Benefits of Massage

Benefits of Massage

Before you read this article, pause and think about something. Are you leaning forward, hunched over, head down, shoulders scrunched up? Are you feeling a little tense, and noticing yourself in this position more often than you’d like to admit? If so, you may be squarely in need of a massage!

“The #1 complaint I hear is neck and shoulder pain or pain between the shoulder blades,” says Sam Reichgott, LMT, owner of Rockin’ Good Health & Therapeutic Massage in Bethlehem. “I think this is because of our hands-and-head-forward lifestyle: cellphones, driving, desk work. I also see a lot of people with low back pain. For each of these conditions, I often see the same pattern of muscle tightness and weakness among many clients with the same complaint. So, I usually know where to start, to provide some pain relief. Certainly, there are many who get a massage for the relaxation. To make it easy to understand, I describe my massage options as Relaxing, Invigorating, and Therapeutic, but I really think of ALL of it as therapeutic; people’s nervous systems need a break, just as much as their muscles, if not more.”

Reichgott has practiced as a massage therapist for more than four years and also offers manual lymph drainage as well as Lypossage®, a slimming massage treatment that eliminates excess body fluid. He’s seen many benefits of massage, both for himself and his clients.

In the immediate term, massage proves very relaxing and calming, and it may even lower blood pressure according to some studies. Reichgott explains that short-term benefits of massage may include reduced muscle tension, reduced muscle pain, and increased range of motion, particularly in achy joints. He adds that regular, focused massage sessions may result in longer-lasting benefits, such as relief from chronic muscle pain.

“Repeated, short-term stress reduction also has long term benefits,” Reichgott says. “Massage can reduce cortisol levels and increase levels of neurotransmitters like serotonin and dopamine.
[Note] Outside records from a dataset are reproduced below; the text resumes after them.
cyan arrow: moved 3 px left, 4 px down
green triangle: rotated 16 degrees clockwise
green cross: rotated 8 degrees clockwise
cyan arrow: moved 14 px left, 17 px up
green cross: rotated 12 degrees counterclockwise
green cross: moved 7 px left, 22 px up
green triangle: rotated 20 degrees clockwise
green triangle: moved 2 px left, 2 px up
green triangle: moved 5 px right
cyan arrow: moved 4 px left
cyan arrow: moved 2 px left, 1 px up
Receiving massage on a regular basis can have a long-term, positive effect on mood and appetite, and can help improve sleep.”

“With regular massage, the benefits of calming the nervous system can actually affect weight, as a result of reducing cortisol levels,” he adds. “So, the long-term benefits go well beyond just relaxation and pain reduction.”

Reichgott explains that massage treatments are available in a wide range of modalities, and therapists each have their own touch and style. He encourages anyone trying massage to be open-minded and to embrace the opportunity to communicate with your therapist.

“If you try massage and you’re not impressed, don’t give up too soon,” he says. “Think about what you liked and did not like about the massage, and communicate that with your therapist, or with a new therapist. If their goal, like mine, is to understand and address the client’s needs, then communication is key. If you’re new to massage, you might not know how to communicate your needs, and you’ll have to rely on the therapist’s training and intuition. After a few sessions, though, you’ll start to understand how a good massage feels, and you’ll be better able to describe it. But if your goal is relaxation, and you fall asleep and miss the massage, that’s great!”

For More Information:

Rockin Good Health

559 Main St. Suite 007 | Bethlehem
484.802.7365 |

Relaxation Tips to Try at Home

Stretching, breathing, and relaxation at home complement the healing powers of massage therapy. Depending on the condition of your body, any injuries, or other medical conditions, you may find you need specific stretches or therapies. However, just about everyone can benefit from these relaxation techniques from Sam Reichgott, LMT, especially if you spend a lot of time at a desk:

“Move back, away from the desk, so your arms are free to fall on your lap,” he says. “Take a moment to feel how you feel. Are your hands in fists? Open them. Are your shoulders up around your ears? Drop them. Is your tongue pressed against the roof of your mouth? Let it fall. Take a deep breath. Try to breathe into your belly, using your diaphragm, rather than breathing shallowly only into the top of your chest. These simple steps, opening your hands, dropping your shoulders, releasing your tongue, breathing into your belly, can really help instill a sense of calm, and it only takes about 30 seconds. You can definitely do this once an hour, even at work, and you’ll be amazed at the positive effect on your mood and attitude.”

“For the typical neck and shoulders pain, I find most clients’ issues start with a tight chest, shoulders rolled forward, head pulled down,” he says. “Try raising your head and catch some sky (or ceiling) for a minute. When nobody’s watching, strike the Superman/Wonder Woman pose, hands on hips, shoulders back, chest out, chin up. Not only will you feel more powerful, but you’ll also be stretching your pectoralis muscles and closing the space between your shoulder blades, and that really feels good. 

“I find that a lot of issues can be helped by pretending to be a superhero. :-) Every day, I don my superhero uniform (scrubs), and work to save the world, one client at a time.”